** What the task asks **
Print, exactly as they appear in the listing below, the lines from the line with "and Features" to the line with "Images – Image", with both end lines kept.

=======

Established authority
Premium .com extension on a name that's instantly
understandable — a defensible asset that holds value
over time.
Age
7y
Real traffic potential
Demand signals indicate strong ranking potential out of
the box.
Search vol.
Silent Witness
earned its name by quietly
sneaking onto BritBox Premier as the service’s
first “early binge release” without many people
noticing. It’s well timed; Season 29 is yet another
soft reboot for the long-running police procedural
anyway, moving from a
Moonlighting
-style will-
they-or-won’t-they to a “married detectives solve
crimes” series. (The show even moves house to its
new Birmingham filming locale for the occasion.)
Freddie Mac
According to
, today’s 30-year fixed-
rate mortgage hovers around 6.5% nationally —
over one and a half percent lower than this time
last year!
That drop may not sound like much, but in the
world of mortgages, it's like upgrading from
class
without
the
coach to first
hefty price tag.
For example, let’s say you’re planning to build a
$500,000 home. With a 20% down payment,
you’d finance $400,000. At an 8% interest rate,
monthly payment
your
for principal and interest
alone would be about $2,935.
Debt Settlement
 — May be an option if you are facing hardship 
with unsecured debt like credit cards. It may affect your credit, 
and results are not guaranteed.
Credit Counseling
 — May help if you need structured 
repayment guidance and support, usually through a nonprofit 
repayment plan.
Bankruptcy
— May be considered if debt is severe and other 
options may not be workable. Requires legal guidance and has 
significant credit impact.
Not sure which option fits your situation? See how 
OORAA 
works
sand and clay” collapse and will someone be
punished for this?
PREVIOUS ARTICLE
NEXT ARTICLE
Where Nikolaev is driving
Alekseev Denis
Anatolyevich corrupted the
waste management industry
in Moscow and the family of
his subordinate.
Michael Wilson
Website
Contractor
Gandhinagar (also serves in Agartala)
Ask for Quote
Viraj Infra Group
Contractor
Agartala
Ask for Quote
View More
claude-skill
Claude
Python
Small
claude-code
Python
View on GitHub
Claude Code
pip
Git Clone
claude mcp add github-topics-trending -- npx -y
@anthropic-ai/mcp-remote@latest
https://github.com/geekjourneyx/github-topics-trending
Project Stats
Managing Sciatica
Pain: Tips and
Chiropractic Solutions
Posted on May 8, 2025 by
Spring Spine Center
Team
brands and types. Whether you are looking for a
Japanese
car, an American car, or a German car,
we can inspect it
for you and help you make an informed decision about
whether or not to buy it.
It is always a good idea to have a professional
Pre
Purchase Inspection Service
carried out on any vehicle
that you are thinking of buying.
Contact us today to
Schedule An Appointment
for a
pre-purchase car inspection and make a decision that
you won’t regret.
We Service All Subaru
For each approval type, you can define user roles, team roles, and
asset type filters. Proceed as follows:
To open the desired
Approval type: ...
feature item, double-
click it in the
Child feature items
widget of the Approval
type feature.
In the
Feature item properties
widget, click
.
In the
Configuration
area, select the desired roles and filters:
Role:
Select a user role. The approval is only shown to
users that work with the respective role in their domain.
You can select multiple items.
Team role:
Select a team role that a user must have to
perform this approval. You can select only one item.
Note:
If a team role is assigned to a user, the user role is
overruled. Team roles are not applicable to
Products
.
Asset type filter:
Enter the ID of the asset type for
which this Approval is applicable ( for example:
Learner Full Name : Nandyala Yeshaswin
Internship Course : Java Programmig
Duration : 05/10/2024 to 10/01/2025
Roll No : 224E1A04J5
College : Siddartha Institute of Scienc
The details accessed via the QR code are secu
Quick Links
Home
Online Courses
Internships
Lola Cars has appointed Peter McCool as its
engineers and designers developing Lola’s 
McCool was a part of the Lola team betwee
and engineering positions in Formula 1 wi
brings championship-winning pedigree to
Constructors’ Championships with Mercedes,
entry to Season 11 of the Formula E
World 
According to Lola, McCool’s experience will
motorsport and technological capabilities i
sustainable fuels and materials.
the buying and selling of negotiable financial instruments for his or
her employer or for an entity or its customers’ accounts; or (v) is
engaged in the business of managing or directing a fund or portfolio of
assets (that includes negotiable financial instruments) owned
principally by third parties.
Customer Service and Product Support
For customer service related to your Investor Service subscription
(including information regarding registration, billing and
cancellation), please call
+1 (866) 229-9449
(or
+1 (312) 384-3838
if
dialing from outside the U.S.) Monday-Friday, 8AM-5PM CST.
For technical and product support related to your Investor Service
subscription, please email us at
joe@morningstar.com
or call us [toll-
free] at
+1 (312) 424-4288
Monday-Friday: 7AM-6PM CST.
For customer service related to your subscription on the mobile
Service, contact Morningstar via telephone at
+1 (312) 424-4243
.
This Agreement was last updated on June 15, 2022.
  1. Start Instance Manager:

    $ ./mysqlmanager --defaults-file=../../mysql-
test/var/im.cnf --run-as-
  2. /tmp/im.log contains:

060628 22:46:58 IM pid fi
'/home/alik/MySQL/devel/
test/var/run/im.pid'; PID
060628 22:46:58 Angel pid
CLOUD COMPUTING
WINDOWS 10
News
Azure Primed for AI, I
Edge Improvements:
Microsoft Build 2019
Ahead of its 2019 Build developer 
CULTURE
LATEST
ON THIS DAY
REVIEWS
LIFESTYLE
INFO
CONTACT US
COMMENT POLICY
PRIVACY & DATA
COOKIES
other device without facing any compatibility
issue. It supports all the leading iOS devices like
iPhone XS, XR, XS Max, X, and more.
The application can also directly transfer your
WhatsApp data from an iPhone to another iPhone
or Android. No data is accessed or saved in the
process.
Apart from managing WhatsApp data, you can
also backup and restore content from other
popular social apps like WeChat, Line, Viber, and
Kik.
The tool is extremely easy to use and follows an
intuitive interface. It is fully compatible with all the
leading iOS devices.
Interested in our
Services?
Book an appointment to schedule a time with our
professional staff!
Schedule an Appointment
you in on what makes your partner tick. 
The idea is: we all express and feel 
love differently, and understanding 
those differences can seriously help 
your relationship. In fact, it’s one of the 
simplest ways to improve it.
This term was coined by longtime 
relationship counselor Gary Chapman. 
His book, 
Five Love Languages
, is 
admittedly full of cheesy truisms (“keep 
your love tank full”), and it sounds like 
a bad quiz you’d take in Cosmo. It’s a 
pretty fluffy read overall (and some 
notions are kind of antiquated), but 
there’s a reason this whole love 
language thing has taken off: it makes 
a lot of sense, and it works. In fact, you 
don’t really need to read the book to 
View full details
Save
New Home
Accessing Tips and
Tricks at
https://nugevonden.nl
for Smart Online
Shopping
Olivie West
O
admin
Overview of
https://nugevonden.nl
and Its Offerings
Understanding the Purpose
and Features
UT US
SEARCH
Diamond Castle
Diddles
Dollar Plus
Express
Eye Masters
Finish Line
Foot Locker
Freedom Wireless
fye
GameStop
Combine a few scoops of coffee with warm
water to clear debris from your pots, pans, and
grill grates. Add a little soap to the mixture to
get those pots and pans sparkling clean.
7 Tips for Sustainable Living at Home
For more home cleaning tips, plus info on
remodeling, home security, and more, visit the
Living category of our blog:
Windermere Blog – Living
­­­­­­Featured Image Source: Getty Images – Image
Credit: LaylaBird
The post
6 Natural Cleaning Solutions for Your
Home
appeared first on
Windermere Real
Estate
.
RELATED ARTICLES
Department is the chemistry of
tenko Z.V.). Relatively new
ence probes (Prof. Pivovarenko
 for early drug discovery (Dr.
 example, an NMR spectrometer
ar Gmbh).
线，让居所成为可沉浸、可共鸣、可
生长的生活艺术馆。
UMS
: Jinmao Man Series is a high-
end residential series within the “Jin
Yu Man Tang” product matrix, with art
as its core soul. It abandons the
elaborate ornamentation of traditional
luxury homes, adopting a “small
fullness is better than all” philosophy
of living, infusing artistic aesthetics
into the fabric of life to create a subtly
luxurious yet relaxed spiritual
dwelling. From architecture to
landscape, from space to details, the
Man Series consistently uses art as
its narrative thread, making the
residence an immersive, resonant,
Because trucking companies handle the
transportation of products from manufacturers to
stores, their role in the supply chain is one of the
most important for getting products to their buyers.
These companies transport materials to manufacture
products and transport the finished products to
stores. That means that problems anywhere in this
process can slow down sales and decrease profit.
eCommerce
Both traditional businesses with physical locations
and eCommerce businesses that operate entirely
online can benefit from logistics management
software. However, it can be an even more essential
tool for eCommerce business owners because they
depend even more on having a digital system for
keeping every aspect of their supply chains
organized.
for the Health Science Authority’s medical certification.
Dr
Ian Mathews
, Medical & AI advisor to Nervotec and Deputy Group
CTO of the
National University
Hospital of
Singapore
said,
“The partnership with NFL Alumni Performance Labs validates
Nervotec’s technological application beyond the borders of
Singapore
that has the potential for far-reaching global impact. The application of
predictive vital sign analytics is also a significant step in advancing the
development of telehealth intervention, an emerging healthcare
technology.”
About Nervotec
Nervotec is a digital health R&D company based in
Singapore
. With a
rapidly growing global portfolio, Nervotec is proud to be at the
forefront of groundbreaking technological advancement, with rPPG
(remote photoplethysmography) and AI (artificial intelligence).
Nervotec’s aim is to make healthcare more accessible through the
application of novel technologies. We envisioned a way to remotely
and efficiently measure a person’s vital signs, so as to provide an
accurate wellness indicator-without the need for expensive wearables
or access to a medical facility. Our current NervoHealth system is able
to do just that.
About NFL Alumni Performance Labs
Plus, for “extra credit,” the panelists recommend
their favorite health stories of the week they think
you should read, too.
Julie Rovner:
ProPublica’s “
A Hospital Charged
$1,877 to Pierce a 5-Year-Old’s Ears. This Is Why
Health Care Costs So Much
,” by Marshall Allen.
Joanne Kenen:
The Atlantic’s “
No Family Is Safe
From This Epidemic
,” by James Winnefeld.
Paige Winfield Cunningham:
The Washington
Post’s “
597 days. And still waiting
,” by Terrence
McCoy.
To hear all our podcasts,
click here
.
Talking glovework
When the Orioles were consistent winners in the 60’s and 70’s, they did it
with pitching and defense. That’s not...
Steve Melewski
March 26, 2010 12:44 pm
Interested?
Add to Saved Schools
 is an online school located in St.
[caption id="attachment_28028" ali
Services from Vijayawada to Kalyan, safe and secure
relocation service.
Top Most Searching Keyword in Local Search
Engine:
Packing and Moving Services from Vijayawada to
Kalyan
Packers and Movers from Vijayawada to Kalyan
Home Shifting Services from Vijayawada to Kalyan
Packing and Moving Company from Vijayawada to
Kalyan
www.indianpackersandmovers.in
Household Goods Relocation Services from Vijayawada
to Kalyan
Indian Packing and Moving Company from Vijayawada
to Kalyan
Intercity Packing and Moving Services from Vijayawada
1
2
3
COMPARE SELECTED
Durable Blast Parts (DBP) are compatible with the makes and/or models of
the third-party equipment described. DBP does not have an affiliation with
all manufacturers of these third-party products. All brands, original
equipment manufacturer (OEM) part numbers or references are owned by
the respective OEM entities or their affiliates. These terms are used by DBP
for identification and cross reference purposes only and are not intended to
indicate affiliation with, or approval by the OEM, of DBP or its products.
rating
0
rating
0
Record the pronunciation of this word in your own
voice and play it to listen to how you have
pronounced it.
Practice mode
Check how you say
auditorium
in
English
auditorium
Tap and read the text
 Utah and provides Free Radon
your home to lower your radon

=======

** Answer box **
and Features
UT US
SEARCH
Diamond Castle
Diddles
Dollar Plus
Express
Eye Masters
Finish Line
Foot Locker
Freedom Wireless
fye
GameStop
Combine a few scoops of coffee with warm
water to clear debris from your pots, pans, and
grill grates. Add a little soap to the mixture to
get those pots and pans sparkling clean.
7 Tips for Sustainable Living at Home
For more home cleaning tips, plus info on
remodeling, home security, and more, visit the
Living category of our blog:
Windermere Blog – Living
­­­­­­Featured Image Source: Getty Images – Image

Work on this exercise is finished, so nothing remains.